= REQUIRED ACTIONS =
a – Please retype the stretch of the conflict minerals passage from "In considering whether" through "Must Be Filed?".
b – For each statement, answer yes or no according to the conflict minerals passage, and quote the words that decide it. (i) The rules include a de minimis exception. (ii) The first Form SD is due on May 31, 2014 for calendar year 2013. (iii) Form SD requires CEO or CFO certifications.

───── DOCUMENT TEXT ─────

In considering whether an issuer may have to file reports under the new rules, it is important to keep in mind that the rules do not include a de minimis exception. The SEC feared that such an exception would be contrary to the language of Section 1502, although the agency had received many comments on the proposed rules urging that it adopt one. Thus, even a trace or de minimis amount of conflict minerals can trigger disclosure obligations for an issuer if those conflict minerals are necessary for the functionality or production of a product.
What Form Must Be Filed?
The rules require that issuers meeting threshold conditions provide disclosure on a new Form SD that is filed with the SEC on May 31st in the next succeeding year following the year covered by the report. As a result, the first Form SD will be required to be filed on May 31, 2014 with respect to calendar year 2013. The Form SD will include principally a description of the issuer's efforts to determine whether or not it uses conflict minerals. In certain situations, issuers will be required to prepare a separate Conflict Minerals Report, which is attached as an exhibit to Form SD. The issuer may be required to obtain a "private sector" audit of the Report, and the nature of the audit is described more fully below under "Audit Requirements."
Because the Form SD is filed, and not furnished, any disclosures included in it, or attached to it, are subject to potential liability under Section 18 of the Exchange Act. The Form SD, however, does not require CEO or CFO certifications and does not become automatically incorporated by reference into an issuer's registration statements.
How Does an Issuer Determine Its Obligations under the New Rules?
The rules seek to provide issuers with flexibility to apply them in the context of different types and sizes of issuers, and different industries. While providing flexibility, the rules lack clear and certain standards for analysis. Many key terms in the rules are not defined, and the issuer is instructed to apply a facts and circumstances analysis, along with some degree of subjective judgment, in applying them.
However, the SEC has facilitated the analysis by providing a three-step framework. First, an issuer must determine whether it is subject to the reporting requirements under the new rules, which determination is generally based on actual use of the specified conflicts minerals in the manufacture of products. If the issuer is not subject to such reporting requirements, then no filing is required for that calendar year. In the second step, an issuer that determines it is subject to reporting under the rules must proceed to conduct an inquiry to determine whether the minerals may have derived from a covered region in Africa (and not from scrap or recycled metal), and prepare a report on Form SD. Based on that inquiry, the issuer may or may not have to advance to the third step, which is to conduct more thorough due diligence into the origins of the minerals, and to disclose such diligence and its results in a separate Conflict Minerals Report.

───── RAW DATA ─────

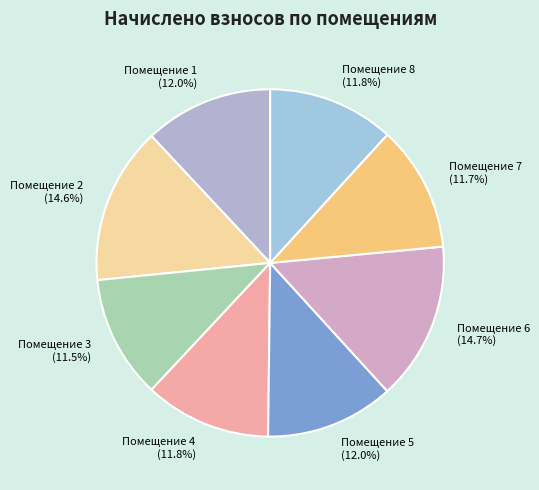

To the nearest percent, what is the average slice percentage?

12%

─────

= RESPONSE LIST =
a –
In considering whether an issuer may have to file reports under the new rules, it is important to keep in mind that the rules do not include a de minimis exception. The SEC feared that such an exception would be contrary to the language of Section 1502, although the agency had received many comments on the proposed rules urging that it adopt one. Thus, even a trace or de minimis amount of conflict minerals can trigger disclosure obligations for an issuer if those conflict minerals are necessary for the functionality or production of a product.
What Form Must Be Filed?

b –
(i) No: "the rules do not include a de minimis exception"
(ii) Yes: "the first Form SD will be required to be filed on May 31, 2014 with respect to calendar year 2013"
(iii) No: "does not require CEO or CFO certifications"